Improving patient and family satisfaction is on the minds of hospitals and health system leaders across the country, and, according to one study, developing more flexible visitation policies that focus on individual patient needs is a smart place to begin.

The recent article, “Satisfaction With Elimination of all Visitation Restrictions in a Mixed-Profile Intensive Care Unit,” published in the January issue of American Journal of Critical Care found that eliminating the smallest of visitation restrictions led to improved family satisfaction and better nursing perceptions of family satisfaction during the visit.

The study, led by Diane Chapman, R.N., surveyed 103 family members (50 before and 53 after the change in visitation policy) and 128 nurses (61 before and 67 after the change in policy) in an intensive care unit at Intermountain Medical Center, Murray, Utah. 

“Families were delighted with the greater accessibility to their loved ones,” says Samuel Brown, M.D., director of Intermountain’s Center for Humanizing Critical Care.

While the old visitation policy only prevented visits during a 90-minute window, during the period nurses changed shifts, nurses were noticing many tired and upset families who had just got off work and wanted to comfort loved ones instead of having to comfort one another in the waiting room.
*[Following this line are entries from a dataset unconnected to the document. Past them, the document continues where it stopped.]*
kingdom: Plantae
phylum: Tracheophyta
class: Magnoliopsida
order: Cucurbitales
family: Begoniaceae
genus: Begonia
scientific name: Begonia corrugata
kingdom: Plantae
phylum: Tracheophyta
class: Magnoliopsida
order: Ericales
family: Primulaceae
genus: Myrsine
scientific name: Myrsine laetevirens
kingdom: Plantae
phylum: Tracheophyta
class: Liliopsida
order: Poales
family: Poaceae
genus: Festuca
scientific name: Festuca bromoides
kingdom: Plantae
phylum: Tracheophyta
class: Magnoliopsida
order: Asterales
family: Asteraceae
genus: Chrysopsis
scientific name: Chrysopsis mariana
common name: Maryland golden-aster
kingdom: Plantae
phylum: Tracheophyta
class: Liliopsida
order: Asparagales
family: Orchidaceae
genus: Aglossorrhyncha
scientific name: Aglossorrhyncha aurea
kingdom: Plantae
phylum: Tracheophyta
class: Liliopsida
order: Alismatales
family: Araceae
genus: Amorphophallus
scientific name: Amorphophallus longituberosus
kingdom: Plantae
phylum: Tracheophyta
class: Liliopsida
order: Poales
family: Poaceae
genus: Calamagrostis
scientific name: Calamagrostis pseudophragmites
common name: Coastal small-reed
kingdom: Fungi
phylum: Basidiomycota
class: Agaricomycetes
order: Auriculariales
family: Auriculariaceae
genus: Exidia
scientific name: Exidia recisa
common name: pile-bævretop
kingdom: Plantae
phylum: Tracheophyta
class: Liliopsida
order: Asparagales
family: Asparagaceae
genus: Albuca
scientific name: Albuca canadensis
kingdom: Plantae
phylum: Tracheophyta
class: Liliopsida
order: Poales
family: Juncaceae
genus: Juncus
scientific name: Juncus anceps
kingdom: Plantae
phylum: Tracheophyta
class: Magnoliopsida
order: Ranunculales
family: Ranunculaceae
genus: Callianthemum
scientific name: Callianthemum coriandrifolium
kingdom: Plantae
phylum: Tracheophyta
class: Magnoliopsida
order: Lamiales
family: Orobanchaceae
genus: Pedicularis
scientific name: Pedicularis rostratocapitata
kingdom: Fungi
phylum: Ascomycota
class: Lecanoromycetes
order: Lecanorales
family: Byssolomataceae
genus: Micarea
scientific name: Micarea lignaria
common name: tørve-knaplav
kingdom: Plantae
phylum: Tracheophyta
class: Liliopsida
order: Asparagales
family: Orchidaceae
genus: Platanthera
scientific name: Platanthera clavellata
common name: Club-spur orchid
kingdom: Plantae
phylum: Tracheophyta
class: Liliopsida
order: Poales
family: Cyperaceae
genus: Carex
The new policy has no restrictions, welcoming visitors at all times, limited solely by patient preference and clinical status.

The findings were overwhelmingly positive. Researchers noted the new open-door visitation policy improved overall family satisfaction with visiting hours as well as fostering a more positive experience in waiting rooms. Nurses were able to notice a positive upswing in visitor satisfaction and reported no decrease in their own satisfaction.

“The waiting room used to be a place families were shuffled into, but now it can become a place to clear your head,” says Brown.

Many hospitals are beginning to rethink their dated visitation policies, moving toward a more patient-friendly, open visitation system. With no new risk found in the study, the argument for open visitation is hard to ignore.

“I see hospitals moving toward the morally correct choice,” says Brown. “More and more hospitals are realizing we can’t keep excluding the loved ones of our patients. It’s a delicate time for people.”